Sustainable Development Goal 14 (SDG 14) draait om de bescherming en het duurzaam gebruik van onze oceanen, zeeën en rivieren. Ze beslaan driekwart van het planeetoppervlak, en zijn daarmee het allergrootste ecosysteem van de wereld.
Gevolgen van klimaatveranderingen, vervuiling en overbevissing bedreigen onze wereldzeeën. Scheepvaart en visserij, vervuild rivierwater, zwerfplastic: allemaal dragen ze bij aan de bedreiging van dat gigantische ecosysteem. Dat het tij moet worden gekeerd, is duidelijk. Want niet alleen zijn oceanen de grootste CO2-buffer, ze zijn ook een bron van voedsel en groene energie, en zijn wereldwijd voor drie miljard mensen dé bron van inkomsten. Bovendien zijn oceanen en zeeën de leefomgeving van allerlei bijzondere koesterenswaardige organismen – van minuscule algen en oogverblindend koraal tot gigantische walvissen.
Waar staan we wereldwijd?
De zeeën zijn enorm vervuild, waar zeeleven de dupe van wordt. Ook is twintig procent van het koraal inmiddels afgestorven, en wordt een groot deel van wat over is bedreigd. Overbevissing zorgt ervoor dat veel vissoorten dreigen te verdwijnen. Maar het goede nieuws is dat er mooie stappen worden gezet. 87 landen tekenden een bindende overeenkomst die illegale overbevissing moet tegengaan. En wereldwijd verbeterden 104 van de 220 kustregio’s de kwaliteit van hun kustwateren tussen 2012 en 2018.
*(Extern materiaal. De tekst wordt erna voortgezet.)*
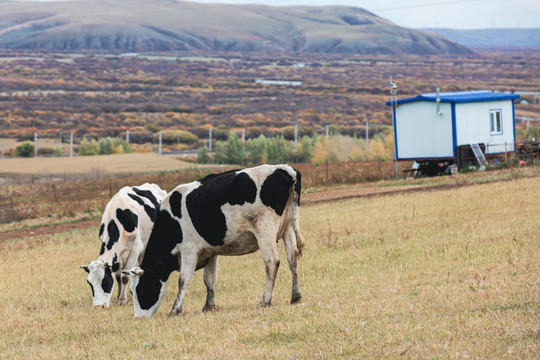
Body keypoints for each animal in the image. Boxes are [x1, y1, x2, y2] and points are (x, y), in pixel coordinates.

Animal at [127, 164, 304, 318]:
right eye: (131, 291)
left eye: (141, 290)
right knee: (293, 260)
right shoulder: (210, 252)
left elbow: (183, 280)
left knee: (271, 262)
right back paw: (295, 297)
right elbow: (209, 279)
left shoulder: (189, 249)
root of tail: (284, 169)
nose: (138, 318)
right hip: (288, 227)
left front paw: (175, 310)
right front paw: (208, 306)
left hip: (265, 229)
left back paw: (265, 301)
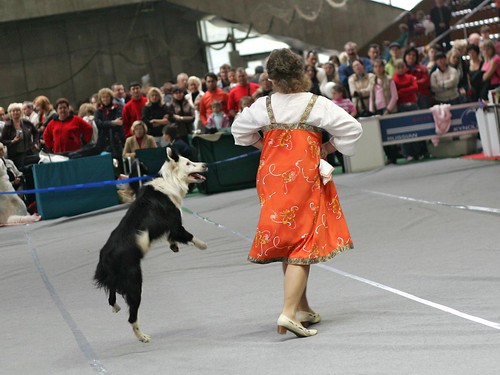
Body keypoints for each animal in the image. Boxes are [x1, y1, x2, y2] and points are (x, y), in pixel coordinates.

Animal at [94, 148, 208, 344]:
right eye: (189, 163)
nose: (206, 164)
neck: (170, 179)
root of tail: (106, 257)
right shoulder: (175, 223)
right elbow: (188, 235)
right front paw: (203, 245)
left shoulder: (168, 228)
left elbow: (171, 237)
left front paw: (174, 246)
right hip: (134, 282)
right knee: (132, 316)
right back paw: (143, 337)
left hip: (116, 278)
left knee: (111, 295)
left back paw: (115, 307)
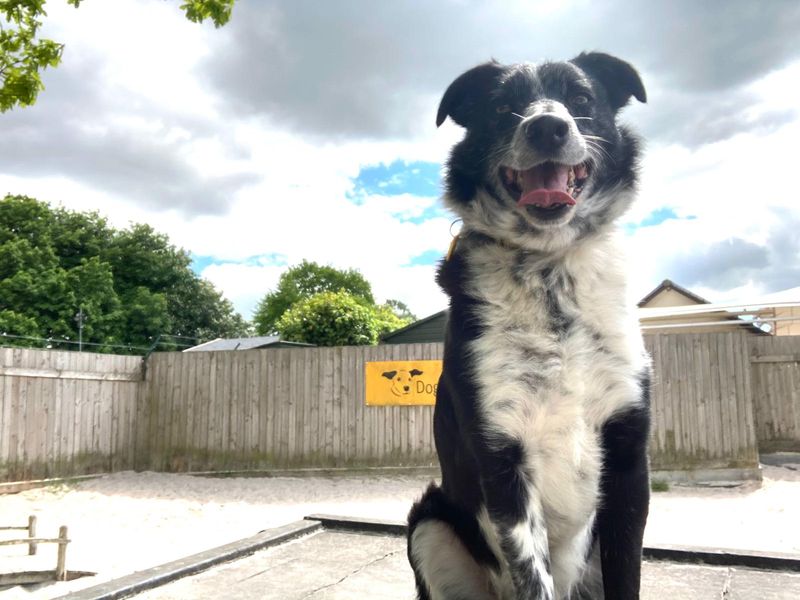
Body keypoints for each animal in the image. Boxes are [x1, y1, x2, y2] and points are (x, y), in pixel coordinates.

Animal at [410, 54, 652, 596]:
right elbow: (531, 572)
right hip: (428, 523)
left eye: (581, 98)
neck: (549, 268)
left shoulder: (628, 455)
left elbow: (626, 574)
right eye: (502, 107)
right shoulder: (504, 461)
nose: (546, 127)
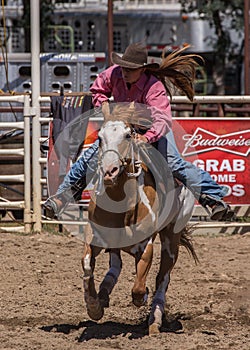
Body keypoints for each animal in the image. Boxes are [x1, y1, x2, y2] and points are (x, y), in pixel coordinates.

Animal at [81, 104, 198, 334]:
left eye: (128, 135)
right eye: (100, 137)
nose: (109, 171)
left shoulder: (146, 246)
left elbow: (138, 287)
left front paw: (143, 297)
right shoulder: (95, 236)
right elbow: (88, 264)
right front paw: (94, 307)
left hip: (172, 238)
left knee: (163, 277)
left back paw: (155, 320)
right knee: (116, 264)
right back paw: (105, 290)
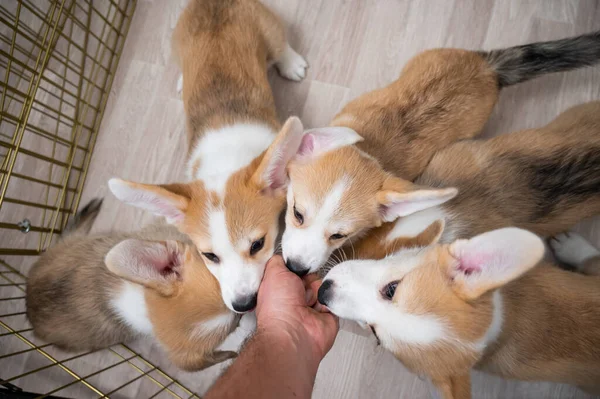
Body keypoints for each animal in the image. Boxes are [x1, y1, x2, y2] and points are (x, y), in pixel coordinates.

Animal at [108, 0, 324, 312]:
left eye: (257, 245)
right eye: (209, 256)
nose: (244, 304)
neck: (228, 159)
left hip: (269, 29)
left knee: (280, 45)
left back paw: (291, 63)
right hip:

Hoe staat Nederland ervoor?
Ons mariene areaal – en het gebied waar wij dus invloed op kunnen uitoefenen – omvat een deel van de Noordzee, de Waddenzee en de zeearmen. 74 procent van ons zwemwater in de kustgebieden is uitstekend van kwaliteit. We zitten daarmee in Europa zo’n beetje in de middenmoot. De biodiversiteit in de open Noordzee staat onder druk: de Living Planet Index is de laatste jaren met dertig procent afgenomen. Voor wat betreft duurzame visserij doen we het zo slecht niet. Dankzij vangstlimieten en andere maatregelen zijn er van vijf belangrijke commerciële vissoorten weer genoeg om van duurzame visserij te spreken.
Hoe gaan we ons doel halen?
Internationale samenwerking is nodig. We beschermen de biodiversiteit in de oceanen bovendien door bewust te kiezen welk zeeleven we wel en niet eten. Het is cruciaal om ons plasticgebruik aan banden te leggen, en daarin worden (wereldwijd) flinke stappen gezet.